By Maya Bourne
Students across the country trudge through their school gates to start yet another year of monotonous learning. They are surprised, however, when their teachers call them up during class and slip their cell phones into unassuming gray pouches. This is the Yondr Pouch, a tool schools across America have been instating to limit the screen time of their students. The pouch utilizes a magnet to seal students’ phones in a fabric capsule during the school day and only releases them after the last school bell rings. However helpful educators have hoped these pouches will be, they have only created a multitude of problems for students and staff alike.
The Yondr Pouch company was first pitched in 2014, and founded by Graham Dugoni. He theorized that the best way to combat the new technology being introduced at the time was to create spaces devoid of screens. To do this, he made a hand-sewn pouch, in which phones and other devices would be sealed away, opened only with a specialized magnet. Yondr has especially taken off in schools in recent years, as students have started retreating to their phones more following the COVID-19 pandemic. Social media apps such as TikTok and Instagram give students a brief respite from chaotic school schedules, homework, and friendships. Some administrators and staff, however, find the very presence of phones vile and seek to disband them completely. The first step of this process is the Yondr Pouch and those solutions like it. Many schools have some sort of cell phone policy, whether it is a caddy hung on the wall with slots for each phone, or a more drastic solution, fully locking the phones away, and the students’ dignity and desire with them.
Smartphones were first designed to have vast amounts of information at one’s fingertips instantly and hold full conversations with others from long distances. According to a study, around 90% of the world’s population owns a cell phone, including about 10 billion connected mobile devices, contributing to people’s ever-growing reliance on them. They have become widely and regularly used in school environments: while eating lunch, decompressing before a big test, planning upcoming hang-outs, and staying connected with current issues outside the classroom. Phones have become an integral part of modern society, used for commerce, meetings, and communication.
Modern society conveys the necessity of cell phones, creating an even more jarring change when students’ phones are taken completely at school. The sudden absence of people’s form of escape from their studies can make even more distractions than their presence and students merely find loopholes in the new rules. Many students place fake phones in their Yondr pouches, or leave them empty, defeating the purpose of having them at all. These stunts are fairly easy to pull off, as the pouch has an opaque gray exterior, blocking all sight in to see whether or not a phone is there. These incidents create large problems for administrators, as each pouch costs about $30, culminating in a lot of money spent on a device most students never even use. Another problem arising in schools that have instated Yondr Pouches is the inaccessibility of phones in emergencies. The pouches open with a specialized magnet, usually given out to teachers at the end of each day, unlocking all their students’ phones. Because of this, students cannot open their pouches themselves, which is in theory Yondr’s main philosophy. However, in the world people live in today, many emergencies could occur during the school day. In these scenarios, parents may attempt to contact their children in a panic, only to be sent to voicemail, their kid’s only lifeline to the outside world sitting locked in its fabric prison. On the flip side, children may be attempting to reach their parents or call the police from their phones, only to be barred from all communication, and start to panic. Student and staff safety during emergencies relies on communication with parents and police forces, and a lack of it can create catastrophic consequences.

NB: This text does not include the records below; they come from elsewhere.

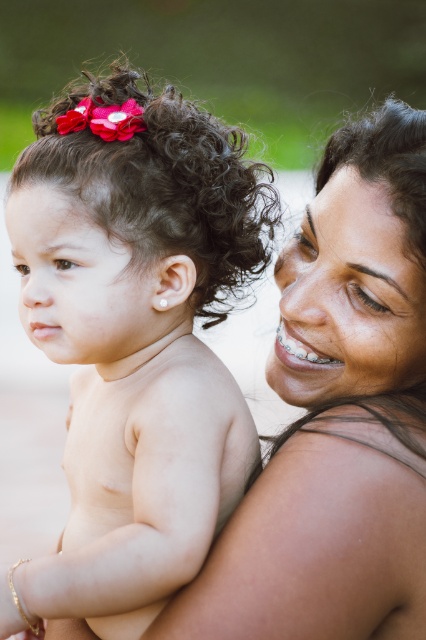
Question: Which of the following is the closest to the observer?

Choices:
 (A) (342, 632)
 (B) (382, 140)
 (C) (183, 289)

Answer: (A)

Question: Which point is closer to the camera?

Choices:
 (A) gold bracelet at center
 (B) dark curly hair at left
 (C) smooth skin mother at upper right

Answer: (A)

Question: Which point is farther to the camera?

Choices:
 (A) gold bracelet at center
 (B) dark curly hair at center
 (C) pale skin at upper right

Answer: (B)

Question: Is gold bracelet at center thinner than black shiny hair at upper right?

Choices:
 (A) no
 (B) yes

Answer: (A)

Question: Is smooth skin mother at upper right below gold bracelet at center?

Choices:
 (A) yes
 (B) no

Answer: (B)

Question: Does smooth skin baby at left appear under pale skin at upper right?

Choices:
 (A) no
 (B) yes

Answer: (A)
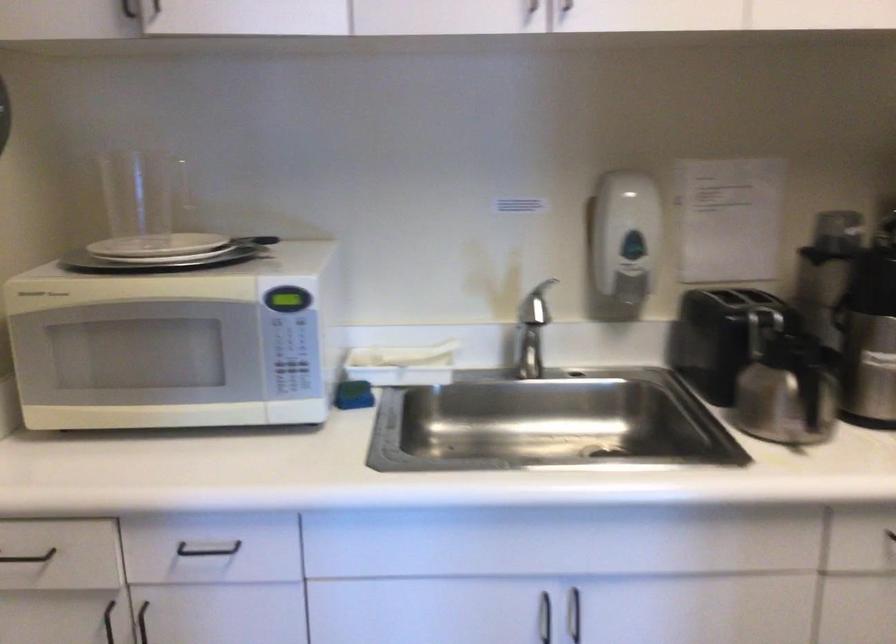
Where would you lift the coffee carafe handle? Please return your answer as a coordinate pair (x, y).

(810, 395)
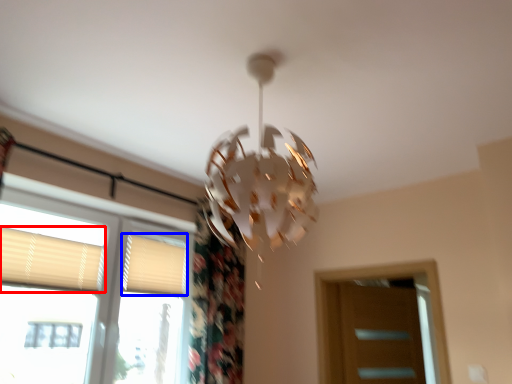
Question: Which object appears farthest to the camera in this image, shutter (highlighted by a red box) or shutter (highlighted by a blue box)?

Choices:
 (A) shutter
 (B) shutter

Answer: (B)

The concept of the Yondr Pouch– a way to encourage students to engage in their learning more and spend less time on their phones– is generally good. However, the unconsidered consequences greatly outweigh these policies. The general lack of usage and expensive hassle these pouches cause in no way makes up for the positives. Perhaps the greatest flaw in the Yondr Pouch, the inability to unlock phones in an emergency, creates a decidedly unsafe school environment and a feeling of impending disaster for students and staff alike. Maybe it’s time to send Yondr Pouches over yonder and back-track to regularly assigned phone slots on the wall.